With respect to the second prong, a plaintiff must plausibly plead a causal connection between her protected activity and the adverse employment action. Retaliation must be the “but-for” cause of the adverse action, meaning that the adverse action would not have occurred in the absence of a retaliatory motive.
Applying the law, Judge Geraci explained:
Here, Plaintiff’s complaint falls short of that standard. Plaintiff filed her EEOC charge alleging gender and disability discrimination on August 23, 2013, and the EEOC issued its determination a month later. On October 7, 2014, over a year after Plaintiff had engaged in protected activity but less than two weeks after she had been involved in a heated altercation with her co-worker Arena, Xerox decided to fire both Plaintiff and Arena. Although retaliatory purpose may be shown indirectly by alleging that the protected activity was followed “closely in time” by an adverse employment action, no such inference is reasonable in this case.

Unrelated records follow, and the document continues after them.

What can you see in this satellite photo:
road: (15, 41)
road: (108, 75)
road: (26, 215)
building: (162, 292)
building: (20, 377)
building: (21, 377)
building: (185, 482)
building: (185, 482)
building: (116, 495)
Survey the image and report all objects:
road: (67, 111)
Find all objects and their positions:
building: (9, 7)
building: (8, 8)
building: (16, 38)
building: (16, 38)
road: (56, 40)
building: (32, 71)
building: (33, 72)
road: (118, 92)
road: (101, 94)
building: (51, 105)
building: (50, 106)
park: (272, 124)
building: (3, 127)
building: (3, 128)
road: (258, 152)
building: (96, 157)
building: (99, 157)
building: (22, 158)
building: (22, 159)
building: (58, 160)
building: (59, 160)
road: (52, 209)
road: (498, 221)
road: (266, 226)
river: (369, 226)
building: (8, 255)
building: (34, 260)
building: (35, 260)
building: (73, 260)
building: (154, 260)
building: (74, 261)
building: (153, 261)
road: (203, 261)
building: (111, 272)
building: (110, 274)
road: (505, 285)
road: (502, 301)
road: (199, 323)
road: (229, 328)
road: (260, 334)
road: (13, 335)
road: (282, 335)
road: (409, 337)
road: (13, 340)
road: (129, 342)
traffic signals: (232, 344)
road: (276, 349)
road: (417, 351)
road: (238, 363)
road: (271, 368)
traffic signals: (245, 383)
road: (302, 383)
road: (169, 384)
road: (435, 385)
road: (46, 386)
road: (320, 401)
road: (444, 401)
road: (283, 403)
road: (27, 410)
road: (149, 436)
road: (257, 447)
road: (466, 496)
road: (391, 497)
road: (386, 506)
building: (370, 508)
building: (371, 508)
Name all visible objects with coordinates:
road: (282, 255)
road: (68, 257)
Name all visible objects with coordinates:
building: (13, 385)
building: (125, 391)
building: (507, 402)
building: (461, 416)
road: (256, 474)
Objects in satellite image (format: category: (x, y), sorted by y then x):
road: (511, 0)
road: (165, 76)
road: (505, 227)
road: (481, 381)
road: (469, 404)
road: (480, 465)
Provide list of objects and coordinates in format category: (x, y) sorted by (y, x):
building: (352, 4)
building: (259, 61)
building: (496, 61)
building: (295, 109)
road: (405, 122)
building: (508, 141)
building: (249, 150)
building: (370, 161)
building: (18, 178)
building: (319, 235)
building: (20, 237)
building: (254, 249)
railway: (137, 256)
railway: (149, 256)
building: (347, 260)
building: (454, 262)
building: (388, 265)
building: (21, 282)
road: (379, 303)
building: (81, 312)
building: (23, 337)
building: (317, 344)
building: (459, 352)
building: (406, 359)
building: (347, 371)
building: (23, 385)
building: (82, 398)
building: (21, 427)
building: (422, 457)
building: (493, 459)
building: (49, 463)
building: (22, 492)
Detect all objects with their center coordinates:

The bulk of Plaintiff’s complaint is dedicated to her allegation that Xerox’s stated reason for firing her—namely, that Plaintiff violated the Xerox Code of Conduct by using inappropriate language—was erroneous. At this stage of the litigation, the Court assumes that Plaintiff’s version of the events on September 25, 2014 is accurate and that Plaintiff did not use inappropriate language. But even so, Plaintiff has not alleged sufficient facts to raise Plaintiff’s right to relief above the speculative level. Rather, given Plaintiff’s factual allegations, it is much more plausible that Xerox either (1) made a mistake in concluding that Plaintiff had used inappropriate language or (2) decided to adopt a zero-tolerance attitude towards disruptive confrontations at work by firing both employees who had been involved. … Where a complaint pleads facts that are merely consistent with a defendant’s liability, it stops short of the line between possibility and plausibility of entitlement to relief.